Your assignment
Word for word, restate the data that follows, omitting the images.
[Input — start]
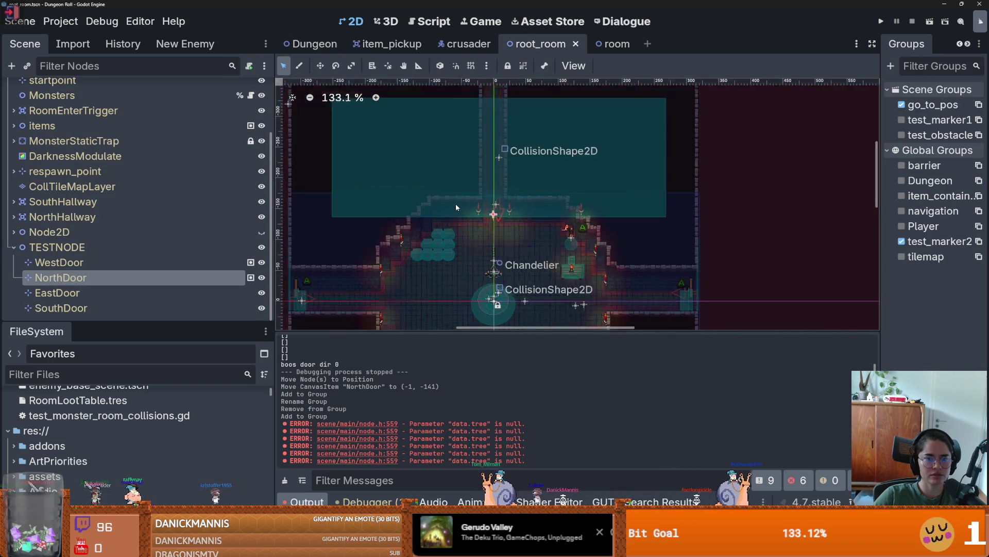
scroll(456, 203, "down", 3)
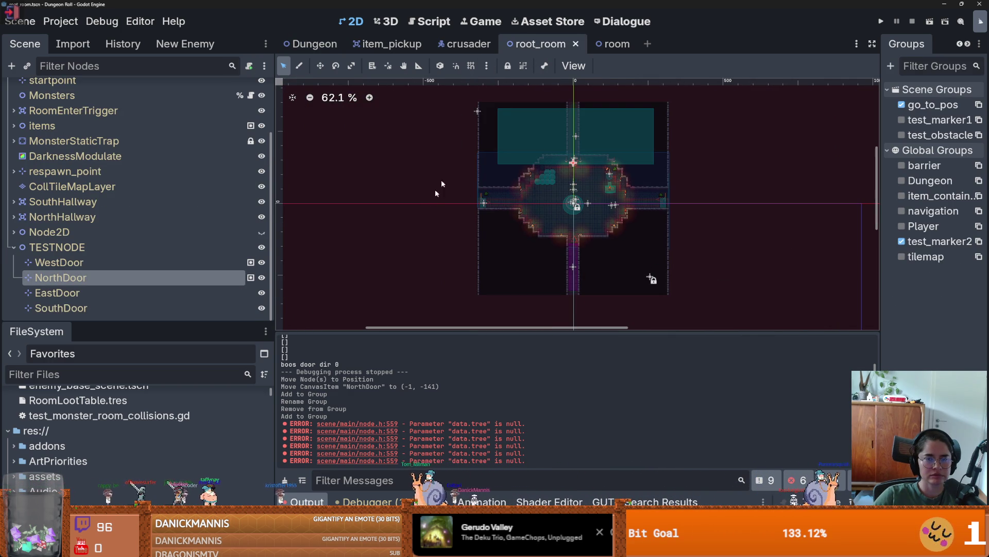
left_click(611, 44)
scroll(488, 239, "down", 3)
scroll(487, 237, "down", 3)
scroll(487, 236, "up", 3)
Step: Locate the Dungeon's BeforeBossRoomMarker and SpawnPointMarker, then read the root_room.tscn warning in Debugger Errors
left_click(315, 44)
[Input — finish]
Response to this task
scroll(456, 203, "down", 3)
left_click(611, 44)
scroll(488, 239, "down", 3)
scroll(487, 237, "down", 3)
scroll(487, 236, "up", 3)
Step: Locate the Dungeon's BeforeBossRoomMarker and SpawnPointMarker, then read the root_room.tscn warning in Debugger Errors
left_click(315, 44)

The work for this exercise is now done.